Once installed, you can use the CLI tool directly:

Basic syntax

drugname_standardizer -i INPUT [options]

Required:

  • --input, -i: a drug name or path to a file (JSON/TSV)

Optional:

Option Description
--file_type, -f Type of the input file: "json" or "tsv"
--output, -o Output filename (optional, default: auto-generated)
--column_drug, -c Column index with drug names for TSV input (starts at 0)
--separator, -s Separator for TSV files (default: \t)
--unii_file, -u Custom UNII Names file path (optional, overrides auto-download)

CLI examples

  • Standardize a drug name:

    drugname_standardizer -i GDC-0199
    
  • 📄 Standardize a JSON list:

    drugname_standardizer -i drugs.json -f json
    

    The -f json flag is required so the CLI interprets the input file correctly.
    If -o is not specified, the output will be saved as drugs_drug_standardized.json by default.
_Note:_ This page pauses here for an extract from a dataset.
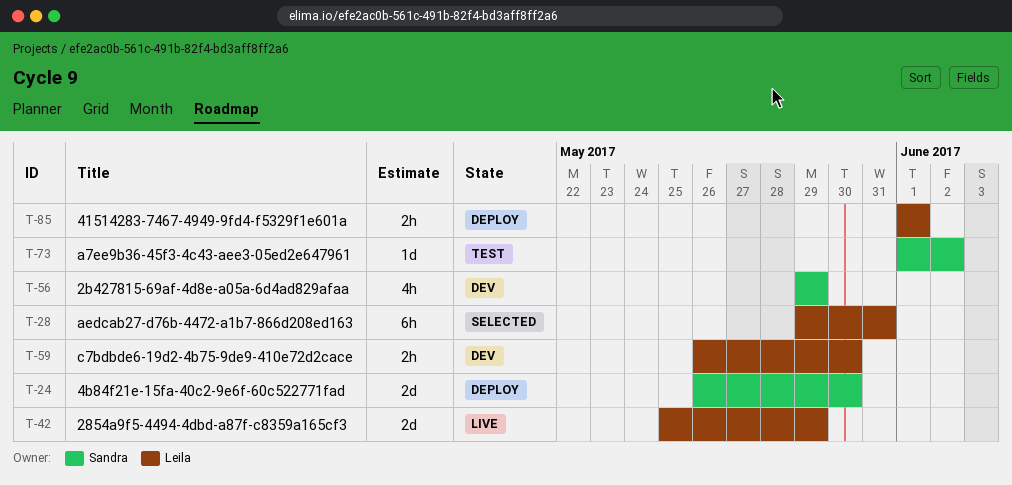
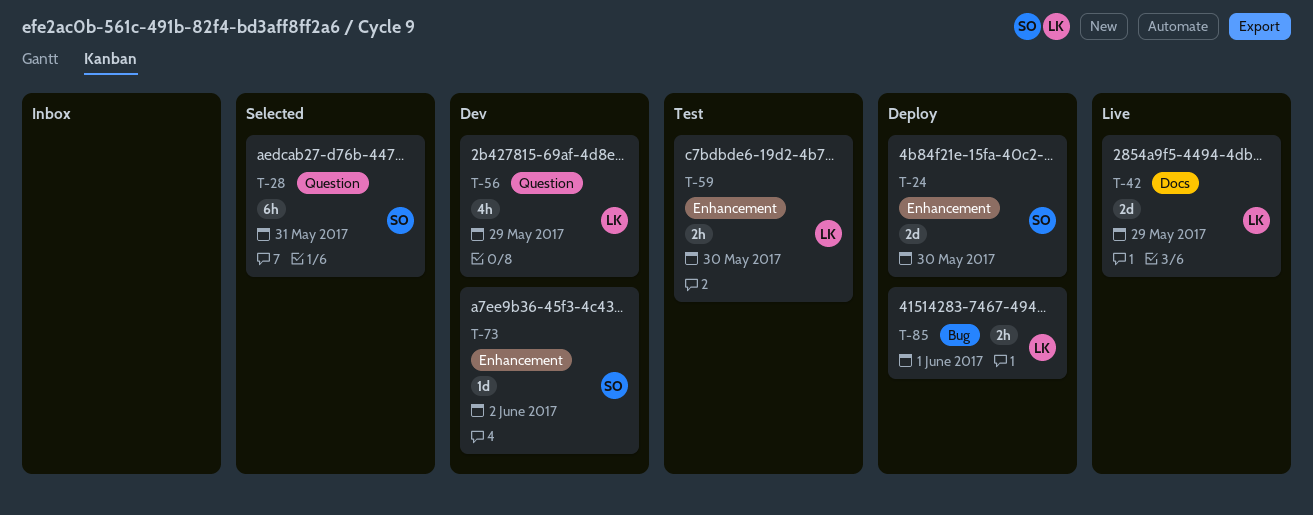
T-28, owner: Leila -> Sandra
T-56, owner: Sandra -> Leila
T-59, status: Dev -> Test
T-73, status: Test -> Dev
  • 📄 Standardize a TSV file (e.g., drug names in column 2, pipe separator):

    drugname_standardizer -i dataset.tsv -f tsv -c 2 -s "|" -o standardized_dataset.tsv
    

    The -f tsv and -c flags are required for TSV/CSV files.
    If -o is not specified, the output is saved as dataset_drug_standardized.json by default.


Installation

Using pip

pip install drugname_standardizer

From source

git clone https://github.com/StephanieChevalier/drugname_standardizer.git
cd drugname_standardizer
pip install -r requirements.txt

Requirements

  • Python 3.7+
  • Dependencies:
  • Dependencies:
    • requests >= 2
    • tqdm >= 4

How it works

  1. Parsing UNII File:

    • Downloads and parses the latest UNII_Names.txt file
    • Maps all name variants to their associated Display Name
    • Resolves rare naming ambiguities (e.g., 55 ambiguous entries over ~986k)
  2. Standardizing names:

    • For a single drug name: return the preferred name.
    • For a list of drug names: maps drug names to their preferred names and return the updated list.
    • For JSON input: Maps drug names to their preferred names and saves the results to a JSON file.
    • For TSV input: Updates the specified column with standardized drug names and saves the modified DataFrame to a TSV file.

Package structure

drugname_standardizer/
├── drugname_standardizer/
│   ├── __init__.py               # Package initialization
│   ├── __main__.py               # CLI entry point
│   ├── standardizer.py           # Core logic for name standardization
│   └── data/
│       ├── UNII_Names.txt  # UNII Names List file (ensured to be no older than 1 month when available)
│       └── UNII_dict.pkl   # parsed UNII Names List
├── tests/
│   ├── __init__.py               
│   └── test_standardizer.py      # Unit tests for the package
├── LICENSE                       # MIT License
├── pyproject.toml                # Package configuration
├── README.md                     # Project documentation
└── requirements.txt              # Development dependencies

License

This project is licensed under the MIT License. See the LICENSE file for details.